Frontgate, the upscale cataloger of gifts and gadgets, rolled out its fall collection on a redesigned Web site (www.frontgate.com). It’s the first time e-shoppers got a chance to see new Frontgate merchandise before it was made available to catalog customers.
However, this expanded commitment to e-commerce doesn’t mean a reduced commitment elsewhere. The point, director of public relations Daniel Lally says, is to serve customers in whatever medium they feel most comfortable.
“Our relationship is not with the catalog, the telephone or the computer terminal,” he adds. “It’s with the customer.”
Nevertheless, the computer terminal is becoming an important part of Frontgate’s business as more people familiarize themselves with e-commerce. The Frontgate customer, Lally maintains, is from a technologically savvy household.
To support the initiative, Frontgate reworked its site to make it “easier to find what [customers are] looking for and to add more useful information for them,” Lally says.

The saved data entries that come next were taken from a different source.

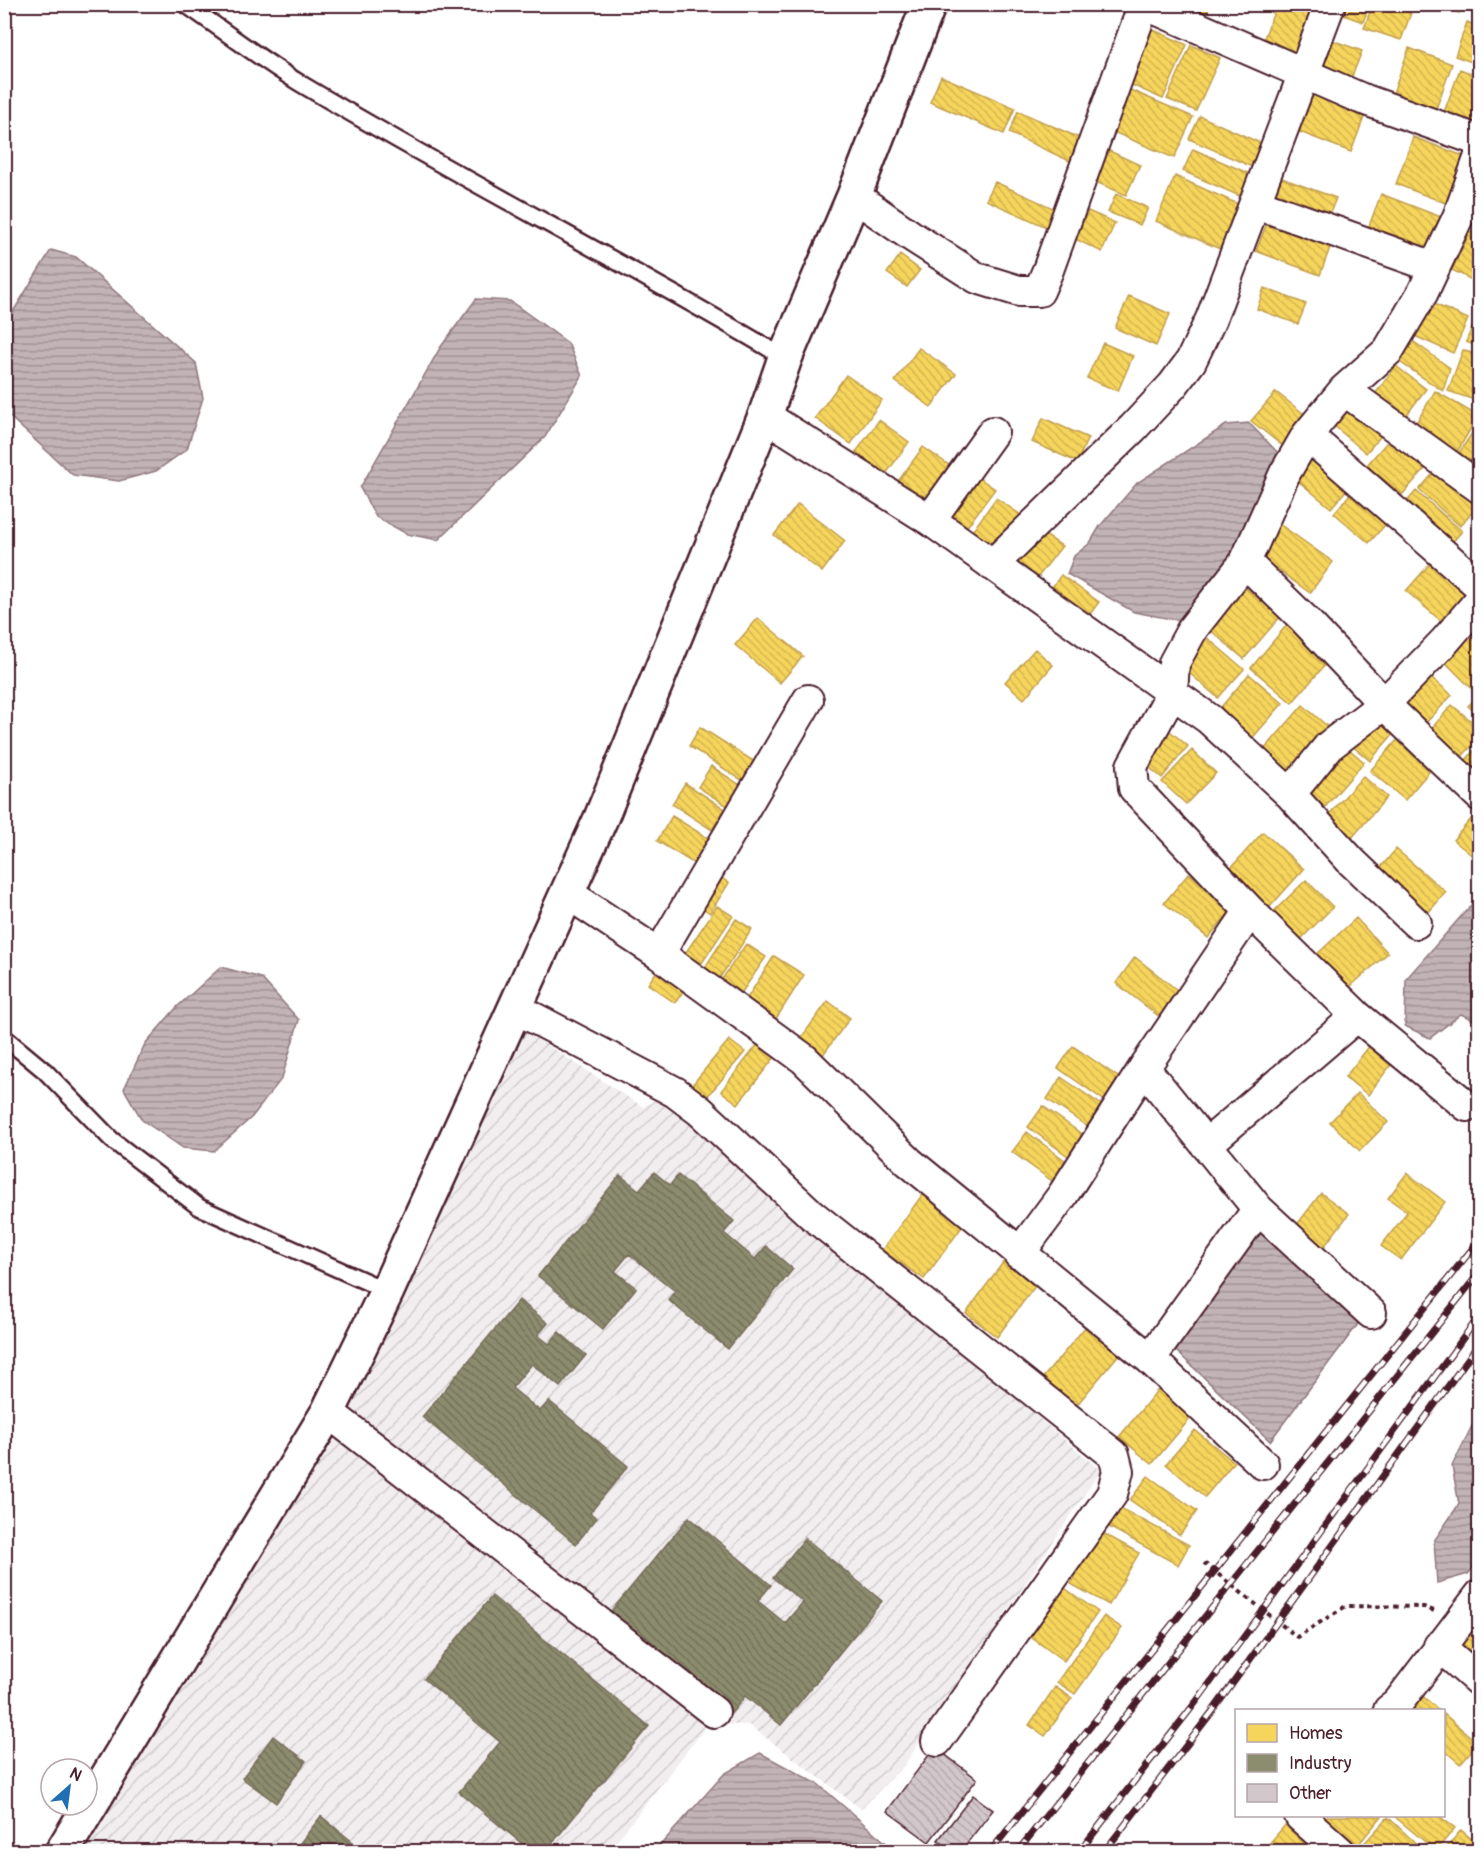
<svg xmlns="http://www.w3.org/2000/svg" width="1484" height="1856" viewBox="0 0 1484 1856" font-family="Pangolin,sans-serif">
<defs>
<pattern id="industrial-furrows" width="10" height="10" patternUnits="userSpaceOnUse" patternTransform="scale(1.5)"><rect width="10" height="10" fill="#f2eeef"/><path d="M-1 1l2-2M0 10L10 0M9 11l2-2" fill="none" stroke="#d1cccd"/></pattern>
<pattern id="water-rules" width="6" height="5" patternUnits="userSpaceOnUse" patternTransform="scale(1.5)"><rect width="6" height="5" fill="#c1b3b6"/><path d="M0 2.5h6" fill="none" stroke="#9f9194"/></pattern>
<pattern id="homes-back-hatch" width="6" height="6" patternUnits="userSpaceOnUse" patternTransform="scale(1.5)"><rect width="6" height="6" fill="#f6d55c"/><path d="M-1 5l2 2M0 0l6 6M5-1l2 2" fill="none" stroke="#d4b650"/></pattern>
<pattern id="industry-back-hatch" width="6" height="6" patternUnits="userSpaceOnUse" patternTransform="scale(1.5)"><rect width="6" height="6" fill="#8c8c6e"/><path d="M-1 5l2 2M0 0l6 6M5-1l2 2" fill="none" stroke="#74725b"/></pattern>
<pattern id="building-back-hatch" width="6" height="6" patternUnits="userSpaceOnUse" patternTransform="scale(1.5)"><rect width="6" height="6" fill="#d2c7cb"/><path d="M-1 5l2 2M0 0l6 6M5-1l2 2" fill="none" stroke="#b6aaae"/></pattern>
</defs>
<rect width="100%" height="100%" fill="#fff"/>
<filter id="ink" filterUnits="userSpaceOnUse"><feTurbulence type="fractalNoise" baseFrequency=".0167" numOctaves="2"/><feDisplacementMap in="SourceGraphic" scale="12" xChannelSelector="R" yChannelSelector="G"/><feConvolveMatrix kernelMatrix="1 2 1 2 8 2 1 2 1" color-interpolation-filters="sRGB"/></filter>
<g filter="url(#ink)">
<path fill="url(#industrial-furrows)" d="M 521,1028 L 643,1107 L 666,1094 L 791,1211 L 1101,1470 L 905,1764 L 861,1809 L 749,1725 L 708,1724 L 609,1851 L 79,1852 Z"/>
<path fill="url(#water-rules)" stroke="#91787e" stroke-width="1.5" d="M 51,250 L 76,257 L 196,363 L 203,398 L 187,449 L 156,471 L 119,481 L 73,475 L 9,416 L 5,402 L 5,334 L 14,310 Z
M 476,299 L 510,301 L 568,343 L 582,376 L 545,437 L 438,540 L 407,534 L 376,517 L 360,488 L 440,348 Z
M 1249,423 L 1281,456 L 1251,520 L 1193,623 L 1134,612 L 1067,574 L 1074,556 L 1090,543 L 1100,526 L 1137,483 L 1226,425 Z
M 1479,896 L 1479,1023 L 1461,1014 L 1430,1038 L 1405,1026 L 1406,979 Z
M 221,967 L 261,978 L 299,1020 L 282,1078 L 252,1117 L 214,1151 L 183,1148 L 142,1120 L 124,1089 L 145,1044 L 177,1007 Z
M 1258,1229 L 1361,1320 L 1270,1441 L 1170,1345 Z
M 1479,1412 L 1479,1560 L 1468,1574 L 1437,1583 L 1434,1541 L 1459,1504 L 1452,1466 Z
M 760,1753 L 818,1784 L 893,1849 L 892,1851 L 655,1851 L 724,1774 Z"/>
<path fill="url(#homes-back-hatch)" stroke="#c29e4d" stroke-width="1.5" d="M 1180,4 L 1211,4 L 1206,15 Z
M 1277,4 L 1285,4 L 1316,16 L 1299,61 L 1261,46 Z
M 1342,4 L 1370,4 L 1363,22 L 1338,13 Z
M 1373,4 L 1388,4 L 1411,13 L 1401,40 L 1364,28 Z
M 1436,4 L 1462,4 L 1459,13 Z
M 1467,22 L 1480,27 L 1480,65 L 1455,56 Z
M 1147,27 L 1187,45 L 1163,99 L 1123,81 Z
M 1329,39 L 1362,51 L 1351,79 L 1319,67 Z
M 1191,45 L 1220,58 L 1196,111 L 1167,99 Z
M 1409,48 L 1452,64 L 1436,109 L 1393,93 Z
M 1460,69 L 1480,77 L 1480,132 L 1440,123 Z
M 941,76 L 1015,108 L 1004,134 L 930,102 Z
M 1302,88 L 1366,112 L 1351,152 L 1287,127 Z
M 1128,89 L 1193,117 L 1174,158 L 1109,130 Z
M 1018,111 L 1084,140 L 1074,163 L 1009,133 Z
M 1200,116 L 1269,147 L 1259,170 L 1189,139 Z
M 1413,137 L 1466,157 L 1448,204 L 1396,184 Z
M 1101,147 L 1140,165 L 1126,195 L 1087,178 Z
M 1193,149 L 1252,175 L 1242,197 L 1183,171 Z
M 1175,176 L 1240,205 L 1220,249 L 1156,221 Z
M 1279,177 L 1336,198 L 1325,226 L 1268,205 Z
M 995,182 L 1062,212 L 1053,230 L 986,200 Z
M 1116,194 L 1148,208 L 1140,225 L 1108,212 Z
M 1381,194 L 1446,219 L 1434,251 L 1369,226 Z
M 1088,211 L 1115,223 L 1102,252 L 1075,239 Z
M 1269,218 L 1332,242 L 1320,275 L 1256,251 Z
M 1470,232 L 1480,236 L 1480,284 L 1452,270 Z
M 900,255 L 920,270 L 907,287 L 887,273 Z
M 1264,288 L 1306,304 L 1298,324 L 1257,309 Z
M 1129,296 L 1170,314 L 1156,346 L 1115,328 Z
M 1423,299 L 1468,319 L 1453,353 L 1408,333 Z
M 1480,307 L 1480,347 L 1466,342 Z
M 1406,336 L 1450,368 L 1443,391 L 1392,357 Z
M 1103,343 L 1133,356 L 1118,391 L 1087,378 Z
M 919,348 L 956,374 L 931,407 L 895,381 Z
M 1463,350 L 1480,356 L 1480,402 L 1448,391 Z
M 1396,366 L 1426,389 L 1402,421 L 1372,398 Z
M 846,375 L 882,400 L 851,444 L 815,418 Z
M 1435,391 L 1478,416 L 1453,459 L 1410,433 Z
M 1276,392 L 1308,417 L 1284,447 L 1251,421 Z
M 1347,395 L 1387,429 L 1366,453 L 1326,419 Z
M 1043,418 L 1088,438 L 1077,462 L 1032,442 Z
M 879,420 L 909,442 L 886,474 L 856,452 Z
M 1480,421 L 1480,479 L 1453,462 Z
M 1394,434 L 1429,464 L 1402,495 L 1367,465 Z
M 1311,442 L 1355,480 L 1331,508 L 1291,475 Z
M 923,447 L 956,470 L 929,508 L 896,484 Z
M 1436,470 L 1478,506 L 1460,526 L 1419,490 Z
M 969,471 L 995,489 L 963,532 L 938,514 Z
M 1357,486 L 1392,517 L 1369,543 L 1334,513 Z
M 1416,491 L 1462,531 L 1445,551 L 1399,511 Z
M 996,498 L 1021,515 L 991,558 L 966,540 Z
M 798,504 L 845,541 L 822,572 L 774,535 Z
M 1278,523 L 1333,562 L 1310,593 L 1256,554 Z
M 1037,530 L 1062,546 L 1035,581 L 1010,557 Z
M 1435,558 L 1477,594 L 1448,627 L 1406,591 Z
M 1061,575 L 1099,602 L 1082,625 L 1044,598 Z
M 1239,582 L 1280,617 L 1244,659 L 1203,624 Z
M 758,618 L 803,656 L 780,683 L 735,645 Z
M 1290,621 L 1332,657 L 1292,703 L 1251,668 Z
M 1462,630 L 1480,646 L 1480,681 L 1472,689 L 1438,655 Z
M 1205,636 L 1244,669 L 1218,698 L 1180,665 Z
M 1035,649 L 1053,665 L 1024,699 L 1005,682 Z
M 1425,672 L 1452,695 L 1425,724 L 1399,701 Z
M 1249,674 L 1283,703 L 1249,742 L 1216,713 Z
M 1480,694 L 1480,717 L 1468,706 Z
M 1303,705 L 1334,732 L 1287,786 L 1256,759 Z
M 1452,705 L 1480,728 L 1480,737 L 1454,765 L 1423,738 Z
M 1381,709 L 1400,726 L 1370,761 L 1350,744 Z
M 700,727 L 758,764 L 746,783 L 689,746 Z
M 1165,727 L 1188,746 L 1162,778 L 1139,759 Z
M 1405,731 L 1439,760 L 1405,800 L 1370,771 Z
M 1342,743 L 1364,762 L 1320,813 L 1298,794 Z
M 1480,744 L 1480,790 L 1457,770 Z
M 1192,750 L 1216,773 L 1186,804 L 1162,782 Z
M 711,766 L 743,787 L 729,807 L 698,787 Z
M 1363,776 L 1387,797 L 1351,839 L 1326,818 Z
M 685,783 L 725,809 L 712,830 L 672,804 Z
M 1478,811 L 1480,813 L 1480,862 L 1453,840 Z
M 672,816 L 716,843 L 701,868 L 657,841 Z
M 1263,832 L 1304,869 L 1269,908 L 1228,871 Z
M 1396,849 L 1446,892 L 1421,921 L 1371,879 Z
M 711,871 L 729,883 L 710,913 L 692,901 Z
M 1189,873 L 1233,908 L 1208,938 L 1164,903 Z
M 1306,880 L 1333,907 L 1294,946 L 1267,918 Z
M 717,906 L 733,916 L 698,969 L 682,958 Z
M 1356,918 L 1388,953 L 1344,992 L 1315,956 Z
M 736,919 L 752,929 L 717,982 L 702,972 Z
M 746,944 L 766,957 L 740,995 L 720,982 Z
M 774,956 L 804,975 L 772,1025 L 742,1006 Z
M 1135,957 L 1185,996 L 1165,1021 L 1116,983 Z
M 661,965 L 689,983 L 675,1003 L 648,984 Z
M 828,1001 L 850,1018 L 817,1063 L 795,1046 Z
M 729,1040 L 745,1052 L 707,1097 L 692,1085 Z
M 758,1044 L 775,1057 L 738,1104 L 721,1091 Z
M 1371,1044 L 1394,1061 L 1368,1095 L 1345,1077 Z
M 1073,1046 L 1131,1086 L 1115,1108 L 1058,1068 Z
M 1061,1077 L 1103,1106 L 1088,1127 L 1047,1099 Z
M 1358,1093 L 1388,1122 L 1360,1151 L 1330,1122 Z
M 1043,1106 L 1087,1138 L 1072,1159 L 1028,1127 Z
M 1027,1132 L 1074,1167 L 1059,1186 L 1012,1152 Z
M 1407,1173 L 1445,1202 L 1401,1260 L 1381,1246 L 1407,1212 L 1388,1198 Z
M 925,1191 L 967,1220 L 924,1279 L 882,1250 Z
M 1321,1193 L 1349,1214 L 1317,1256 L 1289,1235 Z
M 1007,1257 L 1039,1281 L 997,1337 L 966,1313 Z
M 1086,1326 L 1120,1353 L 1071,1412 L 1037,1385 Z
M 1160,1387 L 1193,1415 L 1152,1464 L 1119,1437 Z
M 1195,1430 L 1234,1462 L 1205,1497 L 1166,1464 Z
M 1148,1476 L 1197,1511 L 1180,1535 L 1130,1500 Z
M 1120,1508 L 1189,1545 L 1178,1565 L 1109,1527 Z
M 1101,1532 L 1139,1553 L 1109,1605 L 1071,1584 Z
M 1059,1584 L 1098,1612 L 1064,1661 L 1025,1633 Z
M 1480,1607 L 1480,1670 L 1449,1644 Z
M 1104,1616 L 1122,1628 L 1075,1694 L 1057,1682 Z
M 1055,1687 L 1072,1698 L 1045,1736 L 1029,1725 Z
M 1420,1694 L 1439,1710 L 1407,1710 Z
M 1444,1714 L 1478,1743 L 1460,1764 L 1444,1750 Z
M 1323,1816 L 1382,1816 L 1358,1845 Z
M 1394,1816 L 1439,1816 L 1455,1828 L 1436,1851 Z
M 1388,1817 L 1425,1852 L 1359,1852 L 1358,1850 Z
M 1286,1824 L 1313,1847 L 1309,1852 L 1262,1852 Z
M 1461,1830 L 1480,1846 L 1480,1852 L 1443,1852 Z"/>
<path fill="url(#industry-back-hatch)" stroke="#786b5a" stroke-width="1.5" d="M 654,1172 L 670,1185 L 678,1175 L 734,1221 L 724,1233 L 755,1259 L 766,1246 L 793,1269 L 728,1349 L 668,1300 L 675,1291 L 629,1254 L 615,1271 L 636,1288 L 603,1329 L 538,1276 L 620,1175 L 639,1190 Z
M 519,1300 L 548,1323 L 538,1335 L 549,1344 L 559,1332 L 586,1355 L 560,1387 L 532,1364 L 512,1388 L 540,1411 L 549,1401 L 628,1466 L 590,1513 L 597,1518 L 576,1544 L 422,1417 Z
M 689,1517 L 771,1585 L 758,1601 L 785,1623 L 803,1602 L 773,1578 L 805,1538 L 882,1601 L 781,1725 L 745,1696 L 730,1715 L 608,1615 Z
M 492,1596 L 649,1726 L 545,1852 L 532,1852 L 459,1792 L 500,1742 L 424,1679 Z
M 273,1736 L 306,1761 L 276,1803 L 242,1778 Z
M 321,1816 L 365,1852 L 293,1852 Z"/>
<path fill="url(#building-back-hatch)" stroke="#4a1f2b" stroke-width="1.5" d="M 935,1747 L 977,1779 L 929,1842 L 887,1811 Z
M 973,1795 L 993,1810 L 960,1852 L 953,1852 L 938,1840 Z"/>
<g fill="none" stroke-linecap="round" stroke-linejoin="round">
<g stroke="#4a1f2b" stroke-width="20">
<path id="lane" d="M 185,4 C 223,30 259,58 298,82 C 458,178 625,262 785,358
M 4,1037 L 45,1071 L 112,1140 L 199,1207 L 387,1291"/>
</g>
<g stroke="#4a1f2b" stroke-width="34">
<path id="street" d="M 1144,4 L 1360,98 L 1480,141
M 854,196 L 910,235 L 977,278 L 1019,291 L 1039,291 L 1048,270 L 1144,4
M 1255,203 L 1434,267
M 1344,390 L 1480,488
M 765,416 L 930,520 L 1209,719 L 1290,794 L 1352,862 L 1416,923
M 1307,435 L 1480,586
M 930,520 L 993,432
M 1245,562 L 1303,618 L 1384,704 L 1480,796
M 992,565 L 1133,428 L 1173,385 L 1191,361 L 1211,319 L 1330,4
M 1290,794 L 1329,746 L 1384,704 L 1445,641 L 1480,600
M 567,893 L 659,954 L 804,1059 L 909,1162 L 1150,1359 L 1263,1464
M 659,954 L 808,700
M 515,1008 L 675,1092 L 700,1111 L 812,1215 L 1114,1455 L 1118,1471 L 1112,1494 L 937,1741
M 1144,1068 L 1258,1209 L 1371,1313
M 1467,1106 L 1357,1016 L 1250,911 L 1134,788 L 1132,766 L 1172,693 L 1174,663 L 1193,628 L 1245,562 L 1285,473 L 1307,435 L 1344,390 L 1388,351 L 1423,292 L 1458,217 L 1480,156
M 1206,1145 L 1357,1016
M 1019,1254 L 1062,1196 L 1144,1068 L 1250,911
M 1150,1359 L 1258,1209
M 328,1412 L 714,1712
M 1439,1646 L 1480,1682
M 1389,1710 L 1397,1704 L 1480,1595
M 1300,1816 L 1340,1852"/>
</g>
<g stroke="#4a1f2b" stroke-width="38">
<path id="primary" d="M 62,1852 L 328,1412 L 387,1291 L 601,818 L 765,416 L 785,358 L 854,196 L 929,4"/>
</g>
<path stroke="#4a1f2b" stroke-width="4" stroke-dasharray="4.5 4.5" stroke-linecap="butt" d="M 1204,1563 L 1297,1637 L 1346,1606 L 1424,1607 L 1434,1611"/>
<use href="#lane" stroke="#fff" stroke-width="15"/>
<use href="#street" stroke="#fff" stroke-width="30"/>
<use href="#primary" stroke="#fff" stroke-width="33"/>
<g stroke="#4a1f2b" stroke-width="7">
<path id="rail" d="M 990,1852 L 1480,1239
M 1017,1852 L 1480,1272
M 1079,1852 L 1196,1702 L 1480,1315
M 1104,1852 L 1212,1712 L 1480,1342"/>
</g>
<use href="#rail" stroke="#fff" stroke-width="4.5" stroke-dasharray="14" stroke-linecap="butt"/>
</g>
</g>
<rect width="1484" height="1856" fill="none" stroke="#fff" stroke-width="24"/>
<rect x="12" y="12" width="1460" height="1832" fill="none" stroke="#4a1f2b" stroke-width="2" filter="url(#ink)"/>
<rect x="1235" y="1709" width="210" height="108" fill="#ffffff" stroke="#b7a5aa" stroke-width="1.5"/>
<rect x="1247" y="1724" width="30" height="18" fill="#f6d55c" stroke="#b7a5aa" stroke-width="1.5"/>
<text x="1289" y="1739" font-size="18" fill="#4a1f2b">Homes</text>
<rect x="1247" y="1754" width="30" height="18" fill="#8c8c6e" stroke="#b7a5aa" stroke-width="1.5"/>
<text x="1289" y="1769" font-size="18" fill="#4a1f2b">Industry</text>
<rect x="1247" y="1784" width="30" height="18" fill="#d2c7cb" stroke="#b7a5aa" stroke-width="1.5"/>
<text x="1289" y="1799" font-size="18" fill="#4a1f2b">Other</text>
<g transform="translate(69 1787) rotate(28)"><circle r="28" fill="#ffffff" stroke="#b7a5aa" stroke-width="1.5"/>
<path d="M0-4.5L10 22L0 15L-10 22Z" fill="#1f6fb2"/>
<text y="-9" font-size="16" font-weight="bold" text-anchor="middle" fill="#4a1f2b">N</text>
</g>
</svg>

The site is easy to navigate, from the well-designed home page to the shopping cart.
Product pages are clear and laid out for easy viewing. A typical page has six products, each photo about the same size as the others, with brief specs. Click on the product that interests you, and you get another page with a larger picture and a more detailed description, plus links to related products.
Despite having a database limited by the number of products offered, the search function seemed a bit unfocused. While trying to track products by keyword or name worked well enough, browsing by choosing category, price range, brand and “life event” (say, a birthday or anniversary) tended to provide more choices than were useful.
As for the catalog, which reached customers during the week of Sept. 20 – some 10 days after the collection debuted on the Web site – it displayed a reminder on the cover, “Order online: frontgate.com.”
There wasn’t much new about the rest, though, for anyone who’d viewed the e-collection. While the pitch and photography were the same, the page layout was often crowded. No clean, orderly grid here.
Perhaps Frontgate should consider revamping its catalog as well.